The fabric material was waterproof, and beneath it, with the sun beating down on the sand, heat permeated and melted the permafrost. This released water, which had nowhere to go so it sat there. When a vehicle would come along some of the water would get pushed along under the fabric, gradually building up to something of a wave, which would start lifting the front end of a motorcycle up–the floating feeling–until such time as the front wheel would go on over the crest of the wave and suddenly the biker was running steeply downhill ahead of the wave. Then you hit level ground at a steep downhill angle and things do not go well.

Once he had this figured out Mario pushed on, cautiously, and eventually found what seemed to be the best way to ride it. He would stand up on the pegs and lean back, like you would on sand going down a hill. Hard to do on a big Harley, but OK on a KLR. So he rode to the end of the road and then turned around and rode back. Fun in the Yukon, huh?

Biker Quote for Today

More people die in their sleep than on motorcycles, so sleep less, ride more.

The Bikes Beat The Car Again In 2021

Thursday, January 6th, 2022

One of my trips for 2021.

I always tally up the miles I’ve put on my bikes and car at the end of the year and for the seventh year in a row I put more miles on the bikes than on the car. Not that I put all that many miles on anything this past year.

My total mileage for 2021 on the bikes was 5,419. That breaks down to 1,086 for the Honda CB750, 2,002 for the Kawasaki Concours, and 2,331 for the Suzuki V-Strom. My Hyundai Elantra only got driven a total of 2,494 miles in the year. Can you say “home body”?

I know most of this is due to Covid but it’s funny because I don’t feel like I’ve been all that restricted. Life has really been pretty much normal, with the exception that Judy and I haven’t taken a lot of trips.

Not that we haven’t traveled. We did fly to Kansas City, where we rented a car and drove around in the Midwest. That was a really nice trip. But we didn’t go camping once all year, and we usually go several times. With everyone suffering cabin fever the campgrounds have been swarming and getting a campsite reservation is tough.

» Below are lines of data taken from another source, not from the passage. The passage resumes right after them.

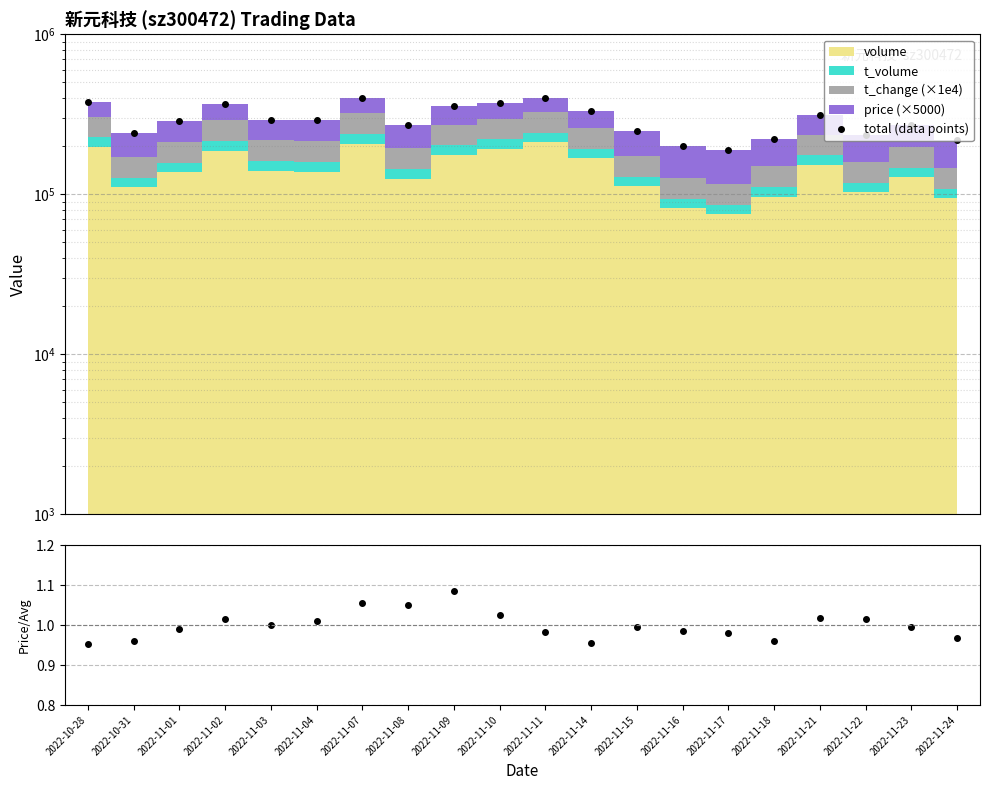

Rank the categories by price / mean value from lowest to highest.

2022-10-28, 2022-11-14, 2022-10-31, 2022-11-18, 2022-11-24, 2022-11-17, 2022-11-11, 2022-11-16, 2022-11-01, 2022-11-15, 2022-11-23, 2022-11-03, 2022-11-04, 2022-11-02, 2022-11-22, 2022-11-21, 2022-11-10, 2022-11-08, 2022-11-07, 2022-11-09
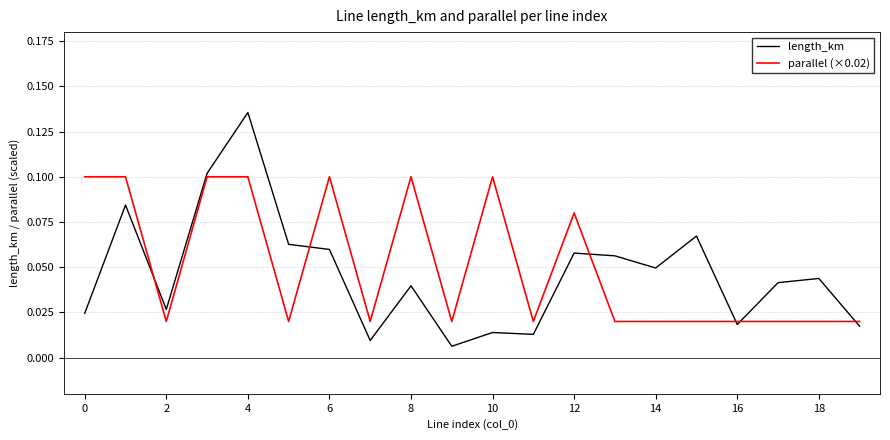

How many series are shown in this chart?

2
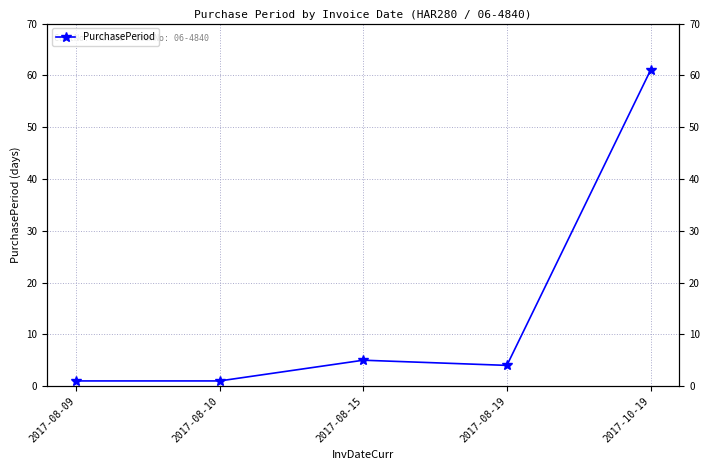

Count the number of data series in this chart.

1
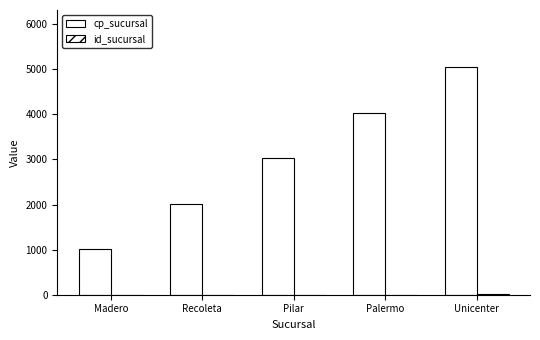

Where does the cp_sucursal series first go above 3030?

Palermo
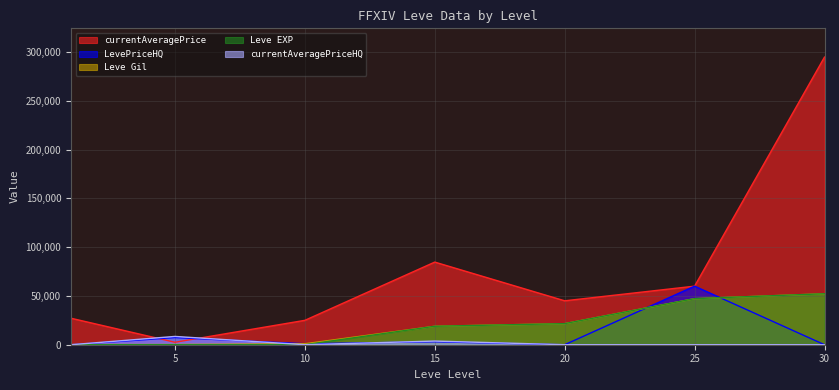

Which series ends up on top after the final intersection of currentAveragePriceHQ and LevePriceHQ?

currentAveragePriceHQ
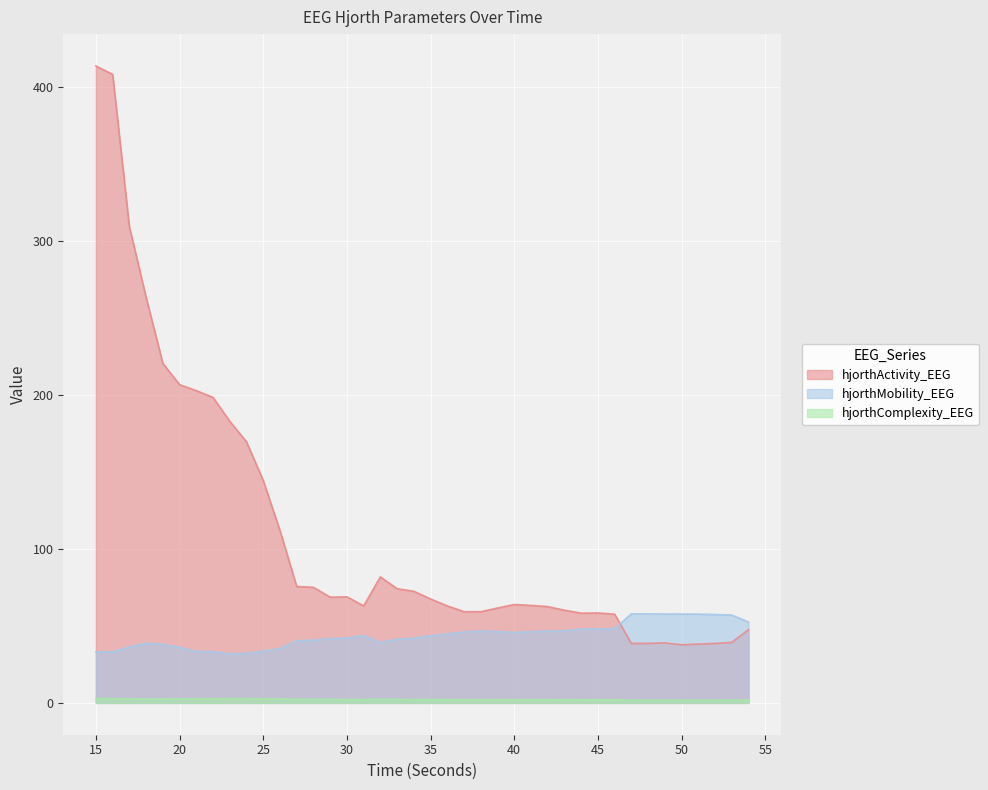

At which category is the sum across all series the highest?

15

And while that was Judy’s only trip for the year, I went on two motorcycle trips, with the OFMC and the RMMRC, and I also went yurt camping with the guys out at Ridgway State Park. It used to be you could go somewhere and rent a cabin but I guess now the big thing is yurts. They have to be cheaper to build so I’m guessing that’s why, but it’s pretty much the same thing.

The main point is that I haven’t exactly been stuck at home. And I did put more miles on the Honda this year than last, and more miles on the car, too. More than twice as many miles on the Suzuki, but fewer on the Kawasaki. And more miles overall on the bikes than the previous year.

So I’d largely call it a good year. Still, I’m hoping 2022 will be better. And I hope it is for you, too.

Biker Quote for Today

We know you’re a poser if there are no wrinkled, faded, creased, or scratched areas on your leathers.